In poche parole il ministro libico ha comunicato che adesso a Tripoli comanda Erdogan, al quale di fatto fanno capo le operazioni militari. Ma Erdogan comanda anche qui, a Roma. Ce lo dovevamo aspettare visto che per anni abbiamo lasciato che con il nostro consenso inviasse migliaia di jihadisti in Siria.

Il seguito del ministro degli Esteri turco Cavusoglu ha così ottenuto che ieri dalla sala del suo intervento al Med venissero allontanati tre turchi, tra cui il giornalista e scrittore Yavuz Baydar, perché in quanto non allineati sgraditi alla «democratica» Turchia, membro della Nato e ancora candidata all’ingresso nella Ue.

E a proposito del patto leonino tra Turchia e Libia la Grecia ha annunciato l’espulsione dell’ambasciatore di Tripoli. Atene è inferocita perché Erdogan ha fatto firmare ai libici – con la pistola di Haftar punta alla tempia – un’intesa per la delimitazione dei confini marittimi nel Mediterraneo orientale che in pratica asseconda le rivendicazioni turche sulla «zona speciale» di Cipro greca per lo sfruttamento dei giacimenti di gas e petrolio.

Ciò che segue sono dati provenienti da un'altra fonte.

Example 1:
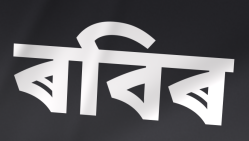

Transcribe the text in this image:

ৰবিৰ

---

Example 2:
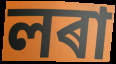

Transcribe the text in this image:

লৰা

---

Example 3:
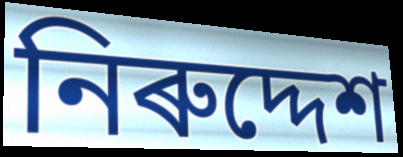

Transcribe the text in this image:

নিৰুদ্দেশ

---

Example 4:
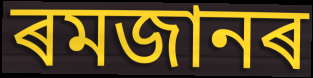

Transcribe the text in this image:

ৰমজানৰ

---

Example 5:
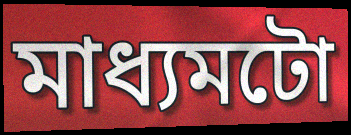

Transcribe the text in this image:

মাধ্যমটো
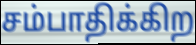
சம்பாதிக்கிற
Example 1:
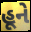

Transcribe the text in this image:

હૂને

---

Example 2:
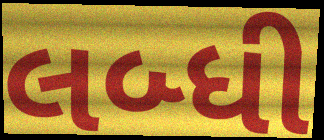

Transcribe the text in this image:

લબ્ધી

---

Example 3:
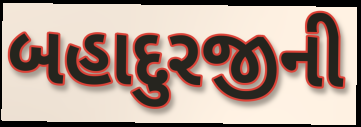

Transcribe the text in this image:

બહાદુરજીની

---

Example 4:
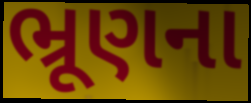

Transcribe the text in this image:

ભ્રૂણના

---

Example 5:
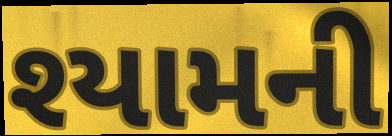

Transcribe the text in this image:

શ્યામની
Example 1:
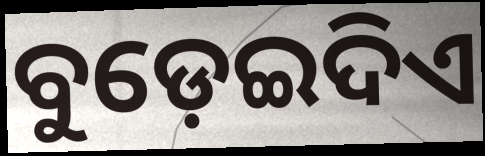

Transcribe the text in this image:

ବୁଡ଼େଇଦିଏ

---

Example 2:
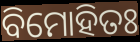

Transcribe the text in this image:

ବିମୋହିତଃ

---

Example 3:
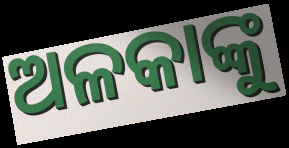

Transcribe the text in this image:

ଅଳକାଙ୍କୁ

Una cosetta non indifferente visto che sono coinvolte Italia, Israele, Francia con la Total e anche alcune società americane. Al punto che Macron ha inviato la marina militare mentre l’Italia ci sta pensando e la nostra diplomazia ha «sondato» i turchi su questa eventualità. Insomma si è tornati alla politica delle cannoniere in un’area nevralgica, in cui si vuole costruire un gasdotto sottomarino di 3mila km per convogliare verso l’Europa le risorse energetiche di Egitto, Israele e Cipro.

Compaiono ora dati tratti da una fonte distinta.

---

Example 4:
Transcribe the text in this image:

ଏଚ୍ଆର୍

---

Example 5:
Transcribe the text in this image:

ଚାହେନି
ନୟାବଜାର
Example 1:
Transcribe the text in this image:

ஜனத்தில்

Bisogna dire che i dialoghi del Med hanno una certa surreale utilità. Il ministro degli Esteri italiano si è detto «preoccupato per il graduale disimpegno iraniano dall’intesa sul nucleare». Come se fosse stato l’Iran e non Trump nel 2018 a stracciare un accordo negoziato dall’amministrazione Obama e voluto da Russia, Cina ed Europa. Avanti così e i dialoghi del Med diventeranno il copione di una farsa accompagnata dagli echi lontani delle vere tragedie mediterranee.